Just another Thursday around the shop.
“It should be the shop’s motto, ‘Don’t tell us what we can’t do,’” said the Machine Services Manager. “This piece broke; it would be a month for them to get a new one and cost $16,000 to replace. So, we said, ‘We can make the part.’”
The broken piece was brought in and, thanks to “a little reverse geometry magic,” the part was designed, shaped, made, approved and back in the operating room quickly.
“We try and touch it all,” Cook said. “That is one of the things that keeps us stable and going strong. I don’t think many folks understand what we can do for them.”
Based out of the Thompson Engineering Building, University Machine Services is an ancillary service that provides services like lab-to-pilot scale laboratory equipment; computer numerical control machining; and 3D-modelling and printing (additive manufacturing) to Western faculty and staff, London Health Sciences Centre hospitals and other industry clients.
This week, the team garnered headlines by leading the way in creating low-cost, substantively effective medical face shields to arm health-care workers in the global fight against COVID-19. For a usually low-key, behind-the-scenes operation, it was a rare and much-deserved spotlight.
But this job was just the latest reflection of the creativity and drive found among the team.

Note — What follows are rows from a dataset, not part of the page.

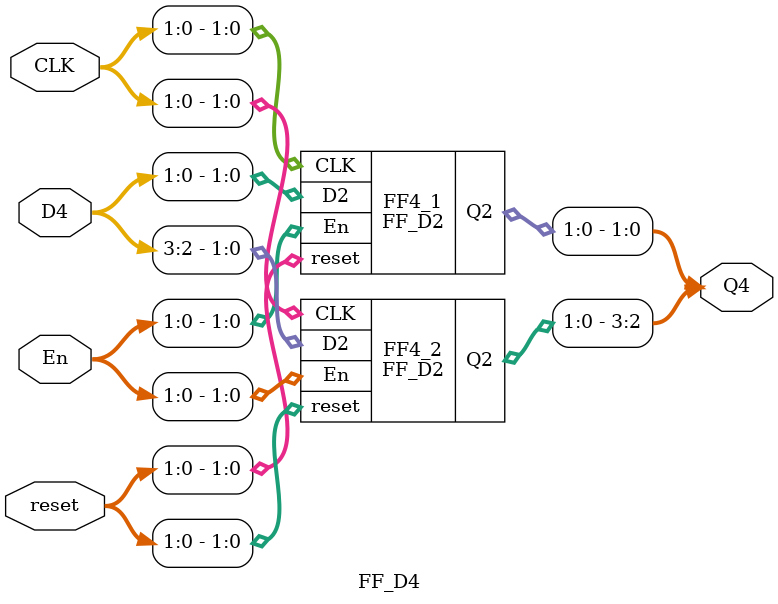
<source format=v>
module FF_D1 (
  input D, CLK, En, reset,
  output reg Q);

always @ (posedge CLK or posedge reset) begin //cambia con valores positivos
  if (reset)
    Q <= 1'b0; //El valor de Q se pone en 0
  else if (En)
    Q <= D;
end
endmodule //FF_D1

//FLIP FLOP de 2 bits
module FF_D2 (
input wire [1:0]D2, CLK, En, reset,
output wire [1:0]Q2);

FF_D1 FF2_1(D2[1], CLK, En, reset, Q2[1]);
FF_D1 FF2_2(D2[0], CLK, En, reset, Q2[0]);
endmodule //FF_D2

//FLIP FLOP de 4 bits
module FF_D4 (
input wire [3:0]D4, CLK, En, reset,
output wire [3:0]Q4);

FF_D2 FF4_1(D4[1:0], CLK, En, reset, Q4[1:0]);
FF_D2 FF4_2(D4[3:2], CLK, En, reset, Q4[3:2]);
endmodule  //FF_D4

//en el siguiente no tengo que poner salida reg, puedo poner un wire:

//ES UN CABLE QUE VA CONECTADO AL CABLE D (LA SALIDA), LA Q ES ENTRADA TAMBIÉN Y D ES LA SALIDA

</source>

“We work with everything and chase every type of material – steel, metals, plastic. Just because it’s always done this way doesn’t mean it has to,” Cook said. “Can we put different webbing through it? Can we lighten the part up? Will it keep it just as strong? We love the chase of the next technology.”
On campus, Machines Services can be found assisting teams in the Schulich School of Medicine & Dentistry and Robarts Research Institute, Engineering, Science, Facilities Management, University Hospital, Housing.

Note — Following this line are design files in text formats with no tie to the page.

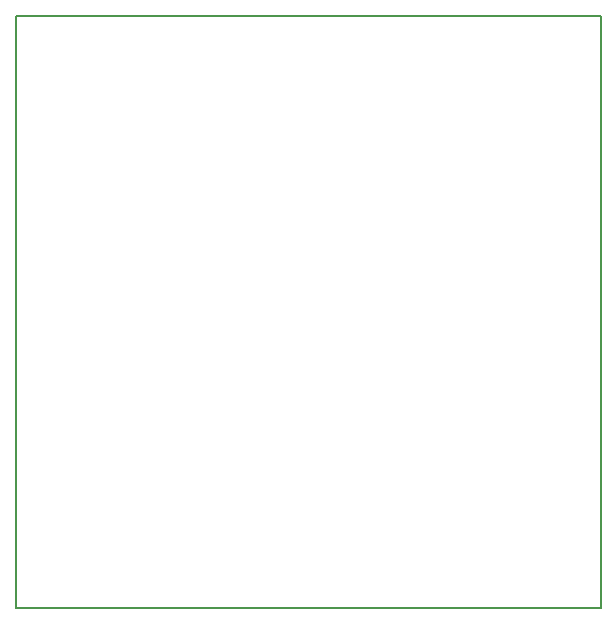
<source format=gko>
G04 #@! TF.FileFunction,Profile,NP*
%FSLAX46Y46*%
G04 Gerber Fmt 4.6, Leading zero omitted, Abs format (unit mm)*
G04 Created by KiCad (PCBNEW 4.0.5) date 03/25/17 21:33:15*
%MOMM*%
%LPD*%
G01*
G04 APERTURE LIST*
%ADD10C,0.100000*%
%ADD11C,0.150000*%
G04 APERTURE END LIST*
D10*
D11*
X100965000Y-149860000D02*
X125730000Y-149860000D01*
X125730000Y-99695000D02*
X100965000Y-99695000D01*
X125730000Y-99695000D02*
X125730000Y-149860000D01*
X76200000Y-149860000D02*
X76200000Y-99695000D01*
X76200000Y-149860000D02*
X100965000Y-149860000D01*
X100965000Y-99695000D02*
X76200000Y-99695000D01*
M02*

</source>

Even Western President Alan Shepard recruited the team to create the Western pin he wears, said Cook, gesturing to a thank-you note hanging just outside his office door. “He sent us a thank-you – that stuff means a lot to us around here.”
The team also remains busy with external work coming from across the city and and around the country, much of it recruited through connections with alumni. “It’s like they’re coming back for Homecoming – but they’re coming to us to do jobs.”
With 15 full-time staffers, Cook looks forward to each day wondering only “what’s the challenge today or what’s coming tomorrow.”
He continued, “It’s one of the joys of working at Western. We have a great group of people. We all come through the same gates; we need to work together. We’re meeting for new projects every day and asking, ‘Can it be done?’ We answer, ‘Sure it can.’ It’s the challenges that keep the team going.
“We have a close-knit group and it’s never one person trying to solve a problem. You’re never hiring one person to do your job; you’re hiring University Machine Services – all of us.”